▶ [Selected excerpt]:
┌──
Thus we have the following theorem.

Theorem 2.

For $m\in Z_{+}$, we have

$$E_{m,p,q}\left(x\right)={\displaystyle \sum _{n=0}^m}{\mathcal{E}}_{n,p,q}(x,\lambda ){\lambda }^{m-n}{S}_2(m,n).$$

Use t instead of $log{(1+\lambda t)}^{1/\lambda }$ in (3), we have

$$\begin{array}{c}{\displaystyle \sum _{n=0}^{\infty }}{E}_{n,p,q}\left(x\right){\left(log{(1+\lambda t)}^{1/\lambda }\right)}^n{\displaystyle \frac{1}{n!}}\hfill \\ ={\left[2\right]}_q{\displaystyle \sum _{m=0}^{\infty }}{(-1)}^m{q}^m{(1+\lambda t)}^{{\displaystyle \frac{{[m+x]}_{p,q}}{\lambda }}}\hfill \\ ={\displaystyle \sum _{m=0}^{\infty }}{\mathcal{E}}_{m,p,q}(x,\lambda ){\displaystyle \frac{t^m}{m!}},\hfill \end{array}$$

(9)

and

$$\begin{array}{c}{\displaystyle \sum _{n=0}^{\infty }}{E}_{n,p,q}\left(x\right){\left(log{(1+\lambda t)}^{1/\lambda }\right)}^n{\displaystyle \frac{1}{n!}}\hfill \\ ={\displaystyle \sum _{m=0}^{\infty }}\left({\displaystyle \sum _{n=0}^m}{E}_{n,p,q}\left(x\right){\lambda }^{m-n}{S}_1(m,n)\right){\displaystyle \frac{t^m}{m!}}.\hfill \end{array}$$

(10)

Thus we have the below theorem from $\left(9\right)$ and $\left(10\right)$.

Theorem 3.
└──
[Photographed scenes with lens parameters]
┌──
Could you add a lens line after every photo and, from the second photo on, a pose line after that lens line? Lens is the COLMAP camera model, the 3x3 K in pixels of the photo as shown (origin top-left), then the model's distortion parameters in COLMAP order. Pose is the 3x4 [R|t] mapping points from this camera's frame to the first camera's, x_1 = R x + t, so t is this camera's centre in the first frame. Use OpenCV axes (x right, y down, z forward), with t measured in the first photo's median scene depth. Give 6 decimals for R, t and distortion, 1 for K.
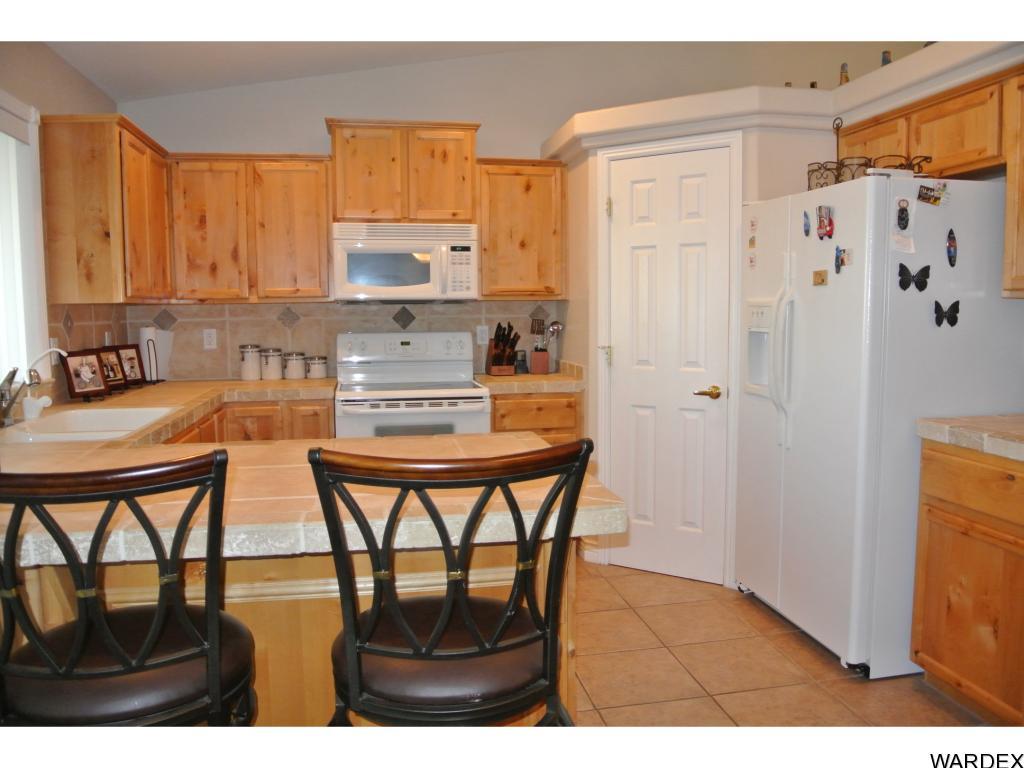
lens RADIAL K [[789.5, 0, 517.7], [0, 789.5, 380.9], [0, 0, 1]] dist [-0.089966, 0.037359]
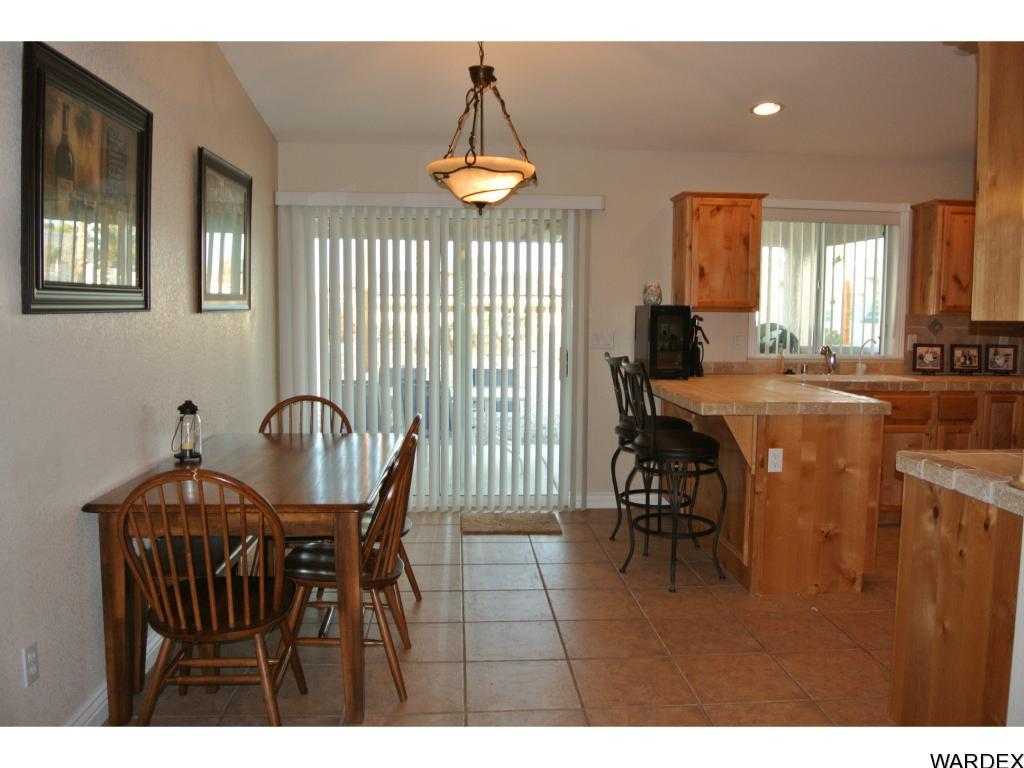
lens RADIAL K [[812.2, 0, 512.0], [0, 812.2, 384.0], [0, 0, 1]] dist [-0.066057, 0.002579]
pose [[-0.124133, 0.095509, -0.987658, 1.001471], [-0.099416, 0.989151, 0.108149, -0.041023], [0.987273, 0.111614, -0.113291, 0.271386]]
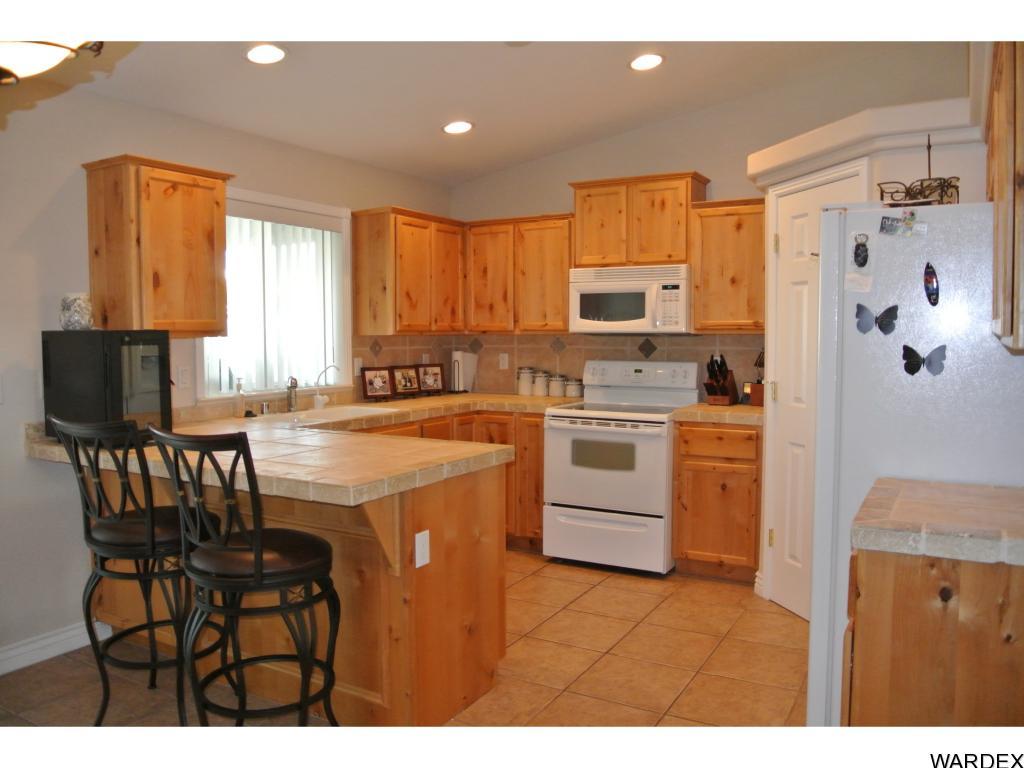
lens RADIAL K [[789.5, 0, 517.7], [0, 789.5, 380.9], [0, 0, 1]] dist [-0.089966, 0.037359]
pose [[0.758210, 0.046162, -0.650374, 0.504060], [-0.062382, 0.998051, -0.001886, -0.022160], [0.649019, 0.042002, 0.759612, 0.030498]]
└──
▶ [Work request A]: In the selected excerpt, which two numbered equations is Theorem 3 derived from?
▶ [Work request B]: Revise the whole listing so that "photo" becomes "image" everywhere and nothing else changes, and omit the pictures from your reply.

▶ [Answer A]: Theorem 3 is derived from equations (9) and (10).

▶ [Answer B]:
Could you add a lens line after every image and, from the second image on, a pose line after that lens line? Lens is the COLMAP camera model, the 3x3 K in pixels of the image as shown (origin top-left), then the model's distortion parameters in COLMAP order. Pose is the 3x4 [R|t] mapping points from this camera's frame to the first camera's, x_1 = R x + t, so t is this camera's centre in the first frame. Use OpenCV axes (x right, y down, z forward), with t measured in the first image's median scene depth. Give 6 decimals for R, t and distortion, 1 for K.
lens RADIAL K [[789.5, 0, 517.7], [0, 789.5, 380.9], [0, 0, 1]] dist [-0.089966, 0.037359]
lens RADIAL K [[812.2, 0, 512.0], [0, 812.2, 384.0], [0, 0, 1]] dist [-0.066057, 0.002579]
pose [[-0.124133, 0.095509, -0.987658, 1.001471], [-0.099416, 0.989151, 0.108149, -0.041023], [0.987273, 0.111614, -0.113291, 0.271386]]
lens RADIAL K [[789.5, 0, 517.7], [0, 789.5, 380.9], [0, 0, 1]] dist [-0.089966, 0.037359]
pose [[0.758210, 0.046162, -0.650374, 0.504060], [-0.062382, 0.998051, -0.001886, -0.022160], [0.649019, 0.042002, 0.759612, 0.030498]]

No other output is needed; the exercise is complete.